Этот общий знаменатель всех интересов, всех усилий защитить, всей «пользы для науки» не был изучен и не имел никакого названия, под которым была бы какая-то рациональная основа, дающая возможность для точного распознания или предсказуемого получения результатов. Elan vital (жизненный порыв) Бергсона и другие философские догадки — это не то, что мы в этом столетии считаем упорядоченной, контролируемой научной методологией. Гипотезы и авторитет — слишком слабый фундамент, чтобы строить на нём все предсказания.
Поскольку сам этот предмет в действительности не имел никакого названия, было, конечно же, невозможно проходить какие-либо курсы по нему. На вопросы, относящиеся к нему, не могло существовать ответов в известных областях знания, поскольку не было известно не только то, что он собой представляет, но и как его описать.

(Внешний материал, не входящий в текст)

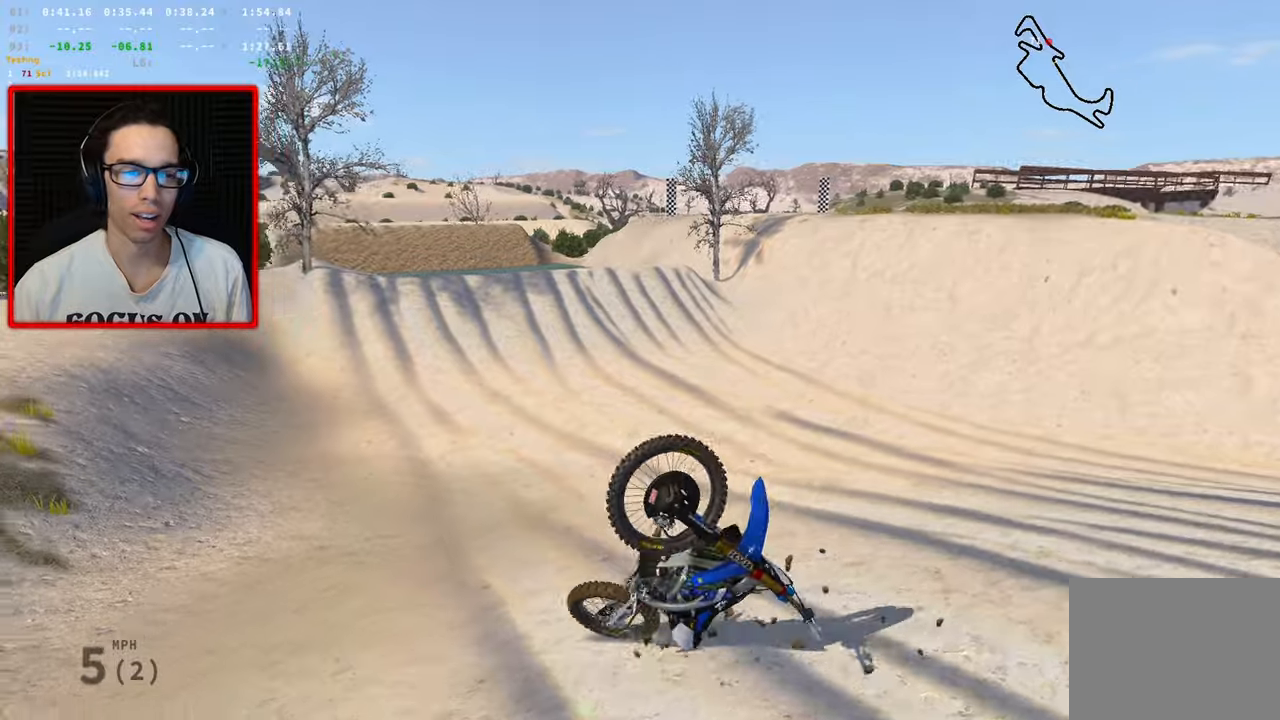
{"buttons": [], "left_stick": "center", "right_stick": "center", "events": []}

Я воспользовался всеми знаниями по математике и физике, которые предлагал университет. Но затем меня остановило главным образом отсутствие других академических дисциплин, которые можно было бы изучать. Я вспоминаю, что у меня окончательно сформировалось решение заняться этим проектом, когда я обнаружил, что преподаваемые курсы по психологии и философии были непригодны для выполнения исследовательской задачи, занимавшей мои мысли, поскольку на этих курсах я не нашёл ни единого студента или профессора, которые изучили бы современную математику или физику или использовали бы то, к чему я был приучен относиться как к научной методологии, и, насколько я мог увидеть, они не желали признавать логические (математические) ошибки, обнаруженные мной в этих областях. Учёный-физик в его упорядоченном мире не поверил бы, если бы ему сказали, какое замешательство царит в гуманитарных науках.
Поэтому я отправился в экспедицию и начал изучать Жизнь. Выглядело так, что начать нужно было с примитивных культур.
Никогда ещё современный исследователь не сталкивался со столь большим количеством противоречивых данных и областей знания и со столь малым количеством результатов посреди всего этого.
Было очевидно, что науки о материальной вселенной — которые значительно продвинулись за прошедшее столетие и при этом продолжали наращивать скорость — опередят то, что было известно как гуманитарные науки, и даже возобладают над ними. Так и произошло.
Неся бремя исследований в предвоенный период, когда полностью отсутствовали гранты и исследовательские фонды, я был вынужден решать связанные с этим экономические проблемы. Я решал их главным образом за счёт написания рассказов, повестей и сценариев к фильмам, и весьма в этом преуспел — по крайней мере настолько, что мог финансировать другую свою деятельность.
В конце 30-х годов, совершив открытие в этой области знаний, я написал книгу, но она не была опубликована.
В итоге я пустился в обратный путь через все зеркальные лабиринты и туман гуманитарных наук и начал заниматься цитологией1. Мне приходилось изучать эту область в краткие моменты, которые оставляла жизнь, заполненная постоянным, напряжённым трудом. Я нашёл кое-какие ключи к разгадке клеточной памяти и сохранения шаблонов, я сформулировал, а затем отбросил как невозможную теорию о хранении памяти в молекулах, — теорию, которую всё ещё можно встретить тут и там.
Из-за слухов о книге и некоторых статей на меня обратили внимание русские (через Амторг2) и предложили мне провести исследования. Поскольку для этого, к сожалению, требовалось отправиться в Россию (что всё ещё было в моде) и создать там систему измерения трудового потенциала работников, мне пришлось отказаться. Это было к лучшему, поскольку год был 1939-й.
В моём рабочем графике не предусматривались ни идеологические соображения, ни обеспечение большего контроля над людьми и их слепого повиновения.